The script has a `#!/usr/bin/env python3` shebang, so `chmod +x sanitise-ascii.py` and running it directly is the most portable option.

---

## Installing the pre-commit hook

### Single repo

```bash
cp .githooks/pre-commit-sanitise-ascii /path/to/repo/.git/hooks/
chmod +x /path/to/repo/.git/hooks/pre-commit-sanitise-ascii
cp scripts/sanitise-ascii.py /path/to/repo/sanitise-ascii.py
```

### All repos (global)

```bash
mkdir -p ~/.githooks
cp .githooks/pre-commit-sanitise-ascii ~/.githooks/
chmod +x ~/.githooks/pre-commit-sanitise-ascii
git config --global core.hooksPath ~/.githooks

# Put the script somewhere on PATH, e.g.:
cp scripts/sanitise-ascii.py /usr/local/bin/sanitise-ascii.py
```

The hook finds `sanitise-ascii.py` by looking in:

1. Repo root
2. Hooks directory
3. `PATH`

If it cannot find the script it warns and allows the commit through (non-blocking
degradation).

---

## What gets fixed automatically

| Codepoint | Name                | Replaced with |
| --------- | ------------------- | ------------- |
| U+2013    | en dash             | `-`           |
| U+2014    | em dash             | `--`          |
| U+2018/19 | curly single quotes | `'`           |
| U+201C/D  | curly double quotes | `"`           |
| U+2026    | ellipsis            | `...`         |
| U+00A0    | non-breaking space  | ` `           |
| U+2022    | bullet              | `-`           |
| U+2192    | right arrow         | `->`          |
| U+2190    | left arrow          | `<-`          |
| U+00AE    | registered          | `(R)`         |
| U+00A9    | copyright           | `(C)`         |
| U+2122    | trademark           | `(TM)`        |

See `REPLACEMENTS` dict in `sanitise-ascii.py` for the full map.

---

## What is NOT auto-fixed

- Characters not in the replacement map
- Emoji (✅ ❌) -- flagged unless `--allow-emoji` is passed
- Actual language characters (accented letters etc.) -- these are flagged as WARNs
  and block the commit until resolved manually

---

## Mojibake note

This can be tricky.

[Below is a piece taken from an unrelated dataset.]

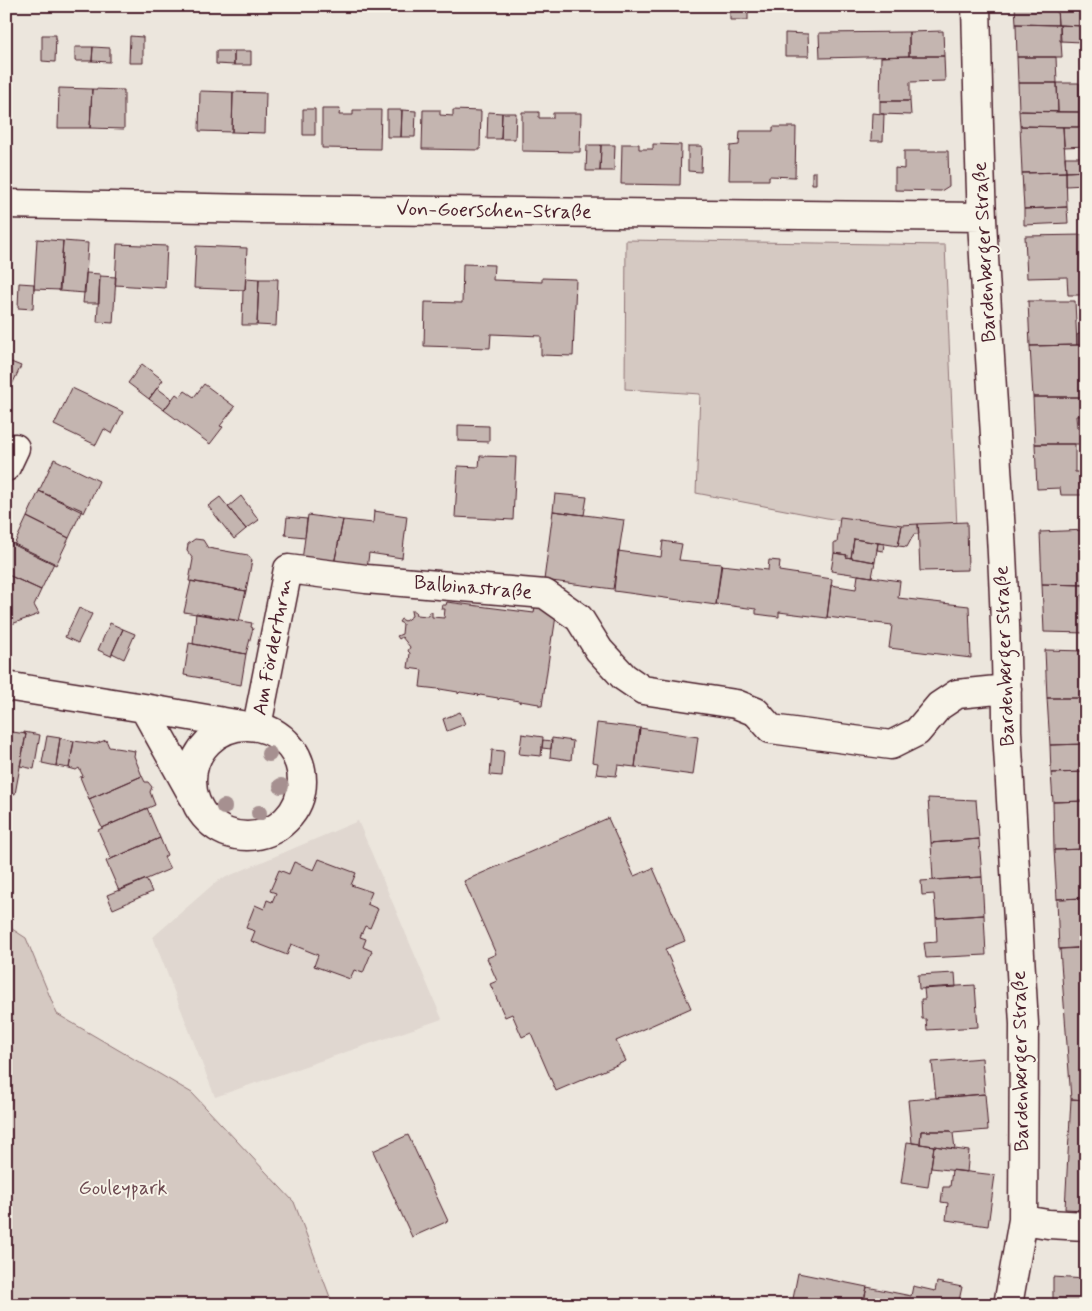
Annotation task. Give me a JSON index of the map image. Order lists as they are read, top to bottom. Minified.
{"streets":{"street":["Von-Goerschen-Straße","Bardenberger Straße","Balbinastraße","Am Förderturm"]},"crossings":[["Von-Goerschen-Straße","Bardenberger Straße"],["Bardenberger Straße","Balbinastraße"],["Balbinastraße","Am Förderturm"]],"parks":["Gouleypark"]}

The â character (and similar) is not itself a problem -- it is a symptom of
UTF-8 content being read as Latin-1. The root cause is the source character
(e.g. an en dash, U+2013, encoded as 0xE2 0x80 0x93 in UTF-8). Fixing the
source character eliminates the mojibake wherever it appears downstream.

---

## Adding to CI

```yaml
# GitHub Actions example
- name: Check ASCII cleanliness
  run: ./sanitise-ascii.py --check --dir ./skills
```

---

## Extending the fix map

Edit `REPLACEMENTS` in `sanitise-ascii.py`. Each entry is:

```python
"\uXXXX": "ascii-equivalent",
```

Run `python3 sanitise-ascii.py --check <file>` to discover new offenders --
it prints the Unicode codepoint and surrounding context for each unfixed character.